START Given records
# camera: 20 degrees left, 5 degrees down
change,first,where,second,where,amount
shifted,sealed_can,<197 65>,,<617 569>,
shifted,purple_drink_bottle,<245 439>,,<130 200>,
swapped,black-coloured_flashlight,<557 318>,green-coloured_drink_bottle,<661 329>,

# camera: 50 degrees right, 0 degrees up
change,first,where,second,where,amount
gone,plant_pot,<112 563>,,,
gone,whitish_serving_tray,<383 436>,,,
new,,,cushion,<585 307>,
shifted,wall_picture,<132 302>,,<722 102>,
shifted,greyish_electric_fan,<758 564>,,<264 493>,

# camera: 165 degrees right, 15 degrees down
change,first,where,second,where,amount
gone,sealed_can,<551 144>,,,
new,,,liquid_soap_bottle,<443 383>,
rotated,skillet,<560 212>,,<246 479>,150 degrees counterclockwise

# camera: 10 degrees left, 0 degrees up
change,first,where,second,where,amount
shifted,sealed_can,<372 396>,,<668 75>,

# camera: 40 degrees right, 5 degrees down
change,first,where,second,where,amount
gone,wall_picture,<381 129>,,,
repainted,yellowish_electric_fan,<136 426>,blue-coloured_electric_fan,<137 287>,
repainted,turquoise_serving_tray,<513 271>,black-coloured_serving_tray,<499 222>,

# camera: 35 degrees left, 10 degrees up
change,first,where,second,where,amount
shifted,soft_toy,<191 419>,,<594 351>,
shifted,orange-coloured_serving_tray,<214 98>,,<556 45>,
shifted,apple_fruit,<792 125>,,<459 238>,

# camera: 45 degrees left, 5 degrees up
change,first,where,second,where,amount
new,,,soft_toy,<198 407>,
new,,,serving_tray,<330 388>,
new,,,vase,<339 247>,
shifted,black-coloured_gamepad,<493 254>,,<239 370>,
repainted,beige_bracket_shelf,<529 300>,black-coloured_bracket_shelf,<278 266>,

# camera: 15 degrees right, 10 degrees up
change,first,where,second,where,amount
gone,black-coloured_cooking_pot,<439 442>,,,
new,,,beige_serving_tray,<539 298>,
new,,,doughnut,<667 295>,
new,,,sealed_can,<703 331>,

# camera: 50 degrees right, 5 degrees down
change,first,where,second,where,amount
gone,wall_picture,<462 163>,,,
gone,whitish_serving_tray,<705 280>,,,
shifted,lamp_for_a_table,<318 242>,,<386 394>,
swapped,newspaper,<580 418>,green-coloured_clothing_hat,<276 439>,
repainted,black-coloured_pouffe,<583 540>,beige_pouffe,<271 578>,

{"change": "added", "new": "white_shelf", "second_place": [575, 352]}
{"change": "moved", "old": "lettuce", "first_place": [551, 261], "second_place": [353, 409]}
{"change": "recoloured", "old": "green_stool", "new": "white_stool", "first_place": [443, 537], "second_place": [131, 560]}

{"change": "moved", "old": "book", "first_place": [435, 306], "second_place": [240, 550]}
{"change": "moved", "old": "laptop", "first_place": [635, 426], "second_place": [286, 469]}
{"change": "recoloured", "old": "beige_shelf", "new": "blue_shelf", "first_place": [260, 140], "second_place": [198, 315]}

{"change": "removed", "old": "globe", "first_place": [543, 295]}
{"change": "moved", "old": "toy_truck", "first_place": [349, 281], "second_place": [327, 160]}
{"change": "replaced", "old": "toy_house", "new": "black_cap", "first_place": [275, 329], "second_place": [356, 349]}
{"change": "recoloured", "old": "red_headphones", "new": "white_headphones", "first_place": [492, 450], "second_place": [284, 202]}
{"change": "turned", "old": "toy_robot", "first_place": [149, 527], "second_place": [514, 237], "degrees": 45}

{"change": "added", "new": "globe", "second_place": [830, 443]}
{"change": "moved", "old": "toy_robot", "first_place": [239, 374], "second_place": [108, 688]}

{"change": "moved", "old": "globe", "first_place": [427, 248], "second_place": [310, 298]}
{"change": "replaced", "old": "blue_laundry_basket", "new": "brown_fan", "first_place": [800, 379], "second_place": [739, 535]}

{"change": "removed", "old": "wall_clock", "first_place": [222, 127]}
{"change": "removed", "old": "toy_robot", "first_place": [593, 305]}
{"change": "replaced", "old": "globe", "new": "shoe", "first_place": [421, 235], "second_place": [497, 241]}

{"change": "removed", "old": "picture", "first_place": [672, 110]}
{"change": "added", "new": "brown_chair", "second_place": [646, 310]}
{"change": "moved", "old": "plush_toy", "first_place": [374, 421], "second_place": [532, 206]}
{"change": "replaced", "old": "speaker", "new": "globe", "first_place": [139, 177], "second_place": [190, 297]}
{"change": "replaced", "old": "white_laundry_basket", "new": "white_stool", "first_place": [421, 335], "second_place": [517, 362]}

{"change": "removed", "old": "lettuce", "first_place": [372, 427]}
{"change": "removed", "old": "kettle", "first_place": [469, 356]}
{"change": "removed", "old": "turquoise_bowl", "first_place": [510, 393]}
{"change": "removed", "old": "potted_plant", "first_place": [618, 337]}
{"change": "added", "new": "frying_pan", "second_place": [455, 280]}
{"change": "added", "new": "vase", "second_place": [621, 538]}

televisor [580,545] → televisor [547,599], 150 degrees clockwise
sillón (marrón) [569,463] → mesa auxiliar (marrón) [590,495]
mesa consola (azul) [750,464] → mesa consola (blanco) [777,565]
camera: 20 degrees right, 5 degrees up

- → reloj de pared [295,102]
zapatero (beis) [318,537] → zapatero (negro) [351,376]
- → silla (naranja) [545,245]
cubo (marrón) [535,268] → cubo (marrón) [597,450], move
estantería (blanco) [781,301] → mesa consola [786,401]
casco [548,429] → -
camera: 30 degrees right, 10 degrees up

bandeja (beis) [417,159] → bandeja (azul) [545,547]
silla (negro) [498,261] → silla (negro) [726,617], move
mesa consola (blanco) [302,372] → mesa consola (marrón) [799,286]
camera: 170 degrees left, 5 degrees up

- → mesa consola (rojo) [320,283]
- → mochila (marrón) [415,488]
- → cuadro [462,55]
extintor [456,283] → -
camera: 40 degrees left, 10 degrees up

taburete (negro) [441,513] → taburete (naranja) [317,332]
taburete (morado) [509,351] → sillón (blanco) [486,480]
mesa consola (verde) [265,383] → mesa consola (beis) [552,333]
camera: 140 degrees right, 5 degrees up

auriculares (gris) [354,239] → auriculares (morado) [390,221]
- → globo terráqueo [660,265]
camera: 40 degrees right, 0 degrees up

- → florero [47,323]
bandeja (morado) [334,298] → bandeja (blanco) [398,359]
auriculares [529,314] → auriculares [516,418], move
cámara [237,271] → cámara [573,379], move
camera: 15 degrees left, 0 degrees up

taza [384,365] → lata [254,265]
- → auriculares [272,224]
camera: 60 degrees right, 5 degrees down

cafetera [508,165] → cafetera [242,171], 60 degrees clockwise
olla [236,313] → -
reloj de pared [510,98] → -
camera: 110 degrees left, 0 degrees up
END Given records
What needs to be done → The data above must be repeated in its entirety, exactly as given.

Written solution →
# camera: 20 degrees left, 5 degrees down
change,first,where,second,where,amount
shifted,sealed_can,<197 65>,,<617 569>,
shifted,purple_drink_bottle,<245 439>,,<130 200>,
swapped,black-coloured_flashlight,<557 318>,green-coloured_drink_bottle,<661 329>,

# camera: 50 degrees right, 0 degrees up
change,first,where,second,where,amount
gone,plant_pot,<112 563>,,,
gone,whitish_serving_tray,<383 436>,,,
new,,,cushion,<585 307>,
shifted,wall_picture,<132 302>,,<722 102>,
shifted,greyish_electric_fan,<758 564>,,<264 493>,

# camera: 165 degrees right, 15 degrees down
change,first,where,second,where,amount
gone,sealed_can,<551 144>,,,
new,,,liquid_soap_bottle,<443 383>,
rotated,skillet,<560 212>,,<246 479>,150 degrees counterclockwise

# camera: 10 degrees left, 0 degrees up
change,first,where,second,where,amount
shifted,sealed_can,<372 396>,,<668 75>,

# camera: 40 degrees right, 5 degrees down
change,first,where,second,where,amount
gone,wall_picture,<381 129>,,,
repainted,yellowish_electric_fan,<136 426>,blue-coloured_electric_fan,<137 287>,
repainted,turquoise_serving_tray,<513 271>,black-coloured_serving_tray,<499 222>,

# camera: 35 degrees left, 10 degrees up
change,first,where,second,where,amount
shifted,soft_toy,<191 419>,,<594 351>,
shifted,orange-coloured_serving_tray,<214 98>,,<556 45>,
shifted,apple_fruit,<792 125>,,<459 238>,

# camera: 45 degrees left, 5 degrees up
change,first,where,second,where,amount
new,,,soft_toy,<198 407>,
new,,,serving_tray,<330 388>,
new,,,vase,<339 247>,
shifted,black-coloured_gamepad,<493 254>,,<239 370>,
repainted,beige_bracket_shelf,<529 300>,black-coloured_bracket_shelf,<278 266>,

# camera: 15 degrees right, 10 degrees up
change,first,where,second,where,amount
gone,black-coloured_cooking_pot,<439 442>,,,
new,,,beige_serving_tray,<539 298>,
new,,,doughnut,<667 295>,
new,,,sealed_can,<703 331>,

# camera: 50 degrees right, 5 degrees down
change,first,where,second,where,amount
gone,wall_picture,<462 163>,,,
gone,whitish_serving_tray,<705 280>,,,
shifted,lamp_for_a_table,<318 242>,,<386 394>,
swapped,newspaper,<580 418>,green-coloured_clothing_hat,<276 439>,
repainted,black-coloured_pouffe,<583 540>,beige_pouffe,<271 578>,

{"change": "added", "new": "white_shelf", "second_place": [575, 352]}
{"change": "moved", "old": "lettuce", "first_place": [551, 261], "second_place": [353, 409]}
{"change": "recoloured", "old": "green_stool", "new": "white_stool", "first_place": [443, 537], "second_place": [131, 560]}

{"change": "moved", "old": "book", "first_place": [435, 306], "second_place": [240, 550]}
{"change": "moved", "old": "laptop", "first_place": [635, 426], "second_place": [286, 469]}
{"change": "recoloured", "old": "beige_shelf", "new": "blue_shelf", "first_place": [260, 140], "second_place": [198, 315]}

{"change": "removed", "old": "globe", "first_place": [543, 295]}
{"change": "moved", "old": "toy_truck", "first_place": [349, 281], "second_place": [327, 160]}
{"change": "replaced", "old": "toy_house", "new": "black_cap", "first_place": [275, 329], "second_place": [356, 349]}
{"change": "recoloured", "old": "red_headphones", "new": "white_headphones", "first_place": [492, 450], "second_place": [284, 202]}
{"change": "turned", "old": "toy_robot", "first_place": [149, 527], "second_place": [514, 237], "degrees": 45}

{"change": "added", "new": "globe", "second_place": [830, 443]}
{"change": "moved", "old": "toy_robot", "first_place": [239, 374], "second_place": [108, 688]}

{"change": "moved", "old": "globe", "first_place": [427, 248], "second_place": [310, 298]}
{"change": "replaced", "old": "blue_laundry_basket", "new": "brown_fan", "first_place": [800, 379], "second_place": [739, 535]}

{"change": "removed", "old": "wall_clock", "first_place": [222, 127]}
{"change": "removed", "old": "toy_robot", "first_place": [593, 305]}
{"change": "replaced", "old": "globe", "new": "shoe", "first_place": [421, 235], "second_place": [497, 241]}

{"change": "removed", "old": "picture", "first_place": [672, 110]}
{"change": "added", "new": "brown_chair", "second_place": [646, 310]}
{"change": "moved", "old": "plush_toy", "first_place": [374, 421], "second_place": [532, 206]}
{"change": "replaced", "old": "speaker", "new": "globe", "first_place": [139, 177], "second_place": [190, 297]}
{"change": "replaced", "old": "white_laundry_basket", "new": "white_stool", "first_place": [421, 335], "second_place": [517, 362]}

{"change": "removed", "old": "lettuce", "first_place": [372, 427]}
{"change": "removed", "old": "kettle", "first_place": [469, 356]}
{"change": "removed", "old": "turquoise_bowl", "first_place": [510, 393]}
{"change": "removed", "old": "potted_plant", "first_place": [618, 337]}
{"change": "added", "new": "frying_pan", "second_place": [455, 280]}
{"change": "added", "new": "vase", "second_place": [621, 538]}

televisor [580,545] → televisor [547,599], 150 degrees clockwise
sillón (marrón) [569,463] → mesa auxiliar (marrón) [590,495]
mesa consola (azul) [750,464] → mesa consola (blanco) [777,565]
camera: 20 degrees right, 5 degrees up

- → reloj de pared [295,102]
zapatero (beis) [318,537] → zapatero (negro) [351,376]
- → silla (naranja) [545,245]
cubo (marrón) [535,268] → cubo (marrón) [597,450], move
estantería (blanco) [781,301] → mesa consola [786,401]
casco [548,429] → -
camera: 30 degrees right, 10 degrees up

bandeja (beis) [417,159] → bandeja (azul) [545,547]
silla (negro) [498,261] → silla (negro) [726,617], move
mesa consola (blanco) [302,372] → mesa consola (marrón) [799,286]
camera: 170 degrees left, 5 degrees up

- → mesa consola (rojo) [320,283]
- → mochila (marrón) [415,488]
- → cuadro [462,55]
extintor [456,283] → -
camera: 40 degrees left, 10 degrees up

taburete (negro) [441,513] → taburete (naranja) [317,332]
taburete (morado) [509,351] → sillón (blanco) [486,480]
mesa consola (verde) [265,383] → mesa consola (beis) [552,333]
camera: 140 degrees right, 5 degrees up

auriculares (gris) [354,239] → auriculares (morado) [390,221]
- → globo terráqueo [660,265]
camera: 40 degrees right, 0 degrees up

- → florero [47,323]
bandeja (morado) [334,298] → bandeja (blanco) [398,359]
auriculares [529,314] → auriculares [516,418], move
cámara [237,271] → cámara [573,379], move
camera: 15 degrees left, 0 degrees up

taza [384,365] → lata [254,265]
- → auriculares [272,224]
camera: 60 degrees right, 5 degrees down

cafetera [508,165] → cafetera [242,171], 60 degrees clockwise
olla [236,313] → -
reloj de pared [510,98] → -
camera: 110 degrees left, 0 degrees up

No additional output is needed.